— start of Article —
AllegroGraph does not look at the triples in the triple-store to find matching patterns; rather, it uses the freetext index to find the triples that have objects with baseball in their text.

AllegroGraph includes both enhanced Magic Properties for freetext queries and new properties to enable SPARQL queries to access Geospatial, Temporal and Social Network Analysis.

Note that Magic Properties can use patterns with multiple inputs and outputs. SPARQL's list notation provides a syntactic sugar to make this quite readable. Here is an example that looks for text matching willows in the freetext index named titles and then binds ?book to the matches it finds:

select * {  
  ?book fti:match ('willows' 'titles' ) .  
} 

This parenthetical notation uses SPARQL's (and Turtle's) syntactic sugar for the longer (and harder to read!) but equivalent query:

SELECT * {  
  ?book fti:match _:b0 .  
  _:b0 rdf:first "willows" .  
  _:b0 rdf:rest _:b1 .  
  _:b1 rdf:first "titles" .  
  _:b1 rdf:rest rdf:nil  
} 

Freetext

AllegroGraph has long offered support for simple freetext queries. It now offers enhancements that allow both for the selection of the index to use and let you easily retrieve the object of any matching triples. Both fti:match and fti:matchExpression provide the same four pattern forms:

  1. ?subject fti:match 'text to query' .
  2. (?subject ?object) fti:match 'text to query' .
  3. ?subject fti:match ('text to query' 'index name') .
  4. (?subject ?object) fti:match ('text to query' 'index name') .

The second and fourth forms bind the second variable on the subject side to the object of any matching triples.

Note that both the query text and the index name must be constants. You can, however, specify a particular subject or object to have the Magic Property act as a filter. For example,

<ex:wind_in_the_williows> fti:match ('toad' 'characters') . 

would succeed if and only if the freetext index named characters indexed a triple with subject * * whose object contained toad.

Geospatial

See also the Geospatial Tutorial for general geospatial examples which use the older interface described here in the Lisp Reference.

Magic properties

AllegroGraph's existing geospatial extensions to SPARQL are now augmented with support via Magic Properties. Geospatial Magic Properties are defined for determining points in a bounding box and points within a circle. Each comes in several variants to accommodate different usages.
— end of Article —
— start of Dataset records —
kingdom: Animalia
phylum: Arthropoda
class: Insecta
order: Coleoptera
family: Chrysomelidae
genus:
— end of Dataset records —
▶ [Task]
Reproduce word for word the passage of the AllegroGraph article above, everything from "AllegroGraph has long" down to "(?subject ?object) fti:match ('text to query' 'index name') .".

▶ [Answer in full]
AllegroGraph has long offered support for simple freetext queries. It now offers enhancements that allow both for the selection of the index to use and let you easily retrieve the object of any matching triples. Both fti:match and fti:matchExpression provide the same four pattern forms:

  1. ?subject fti:match 'text to query' .
  2. (?subject ?object) fti:match 'text to query' .
  3. ?subject fti:match ('text to query' 'index name') .
  4. (?subject ?object) fti:match ('text to query' 'index name') .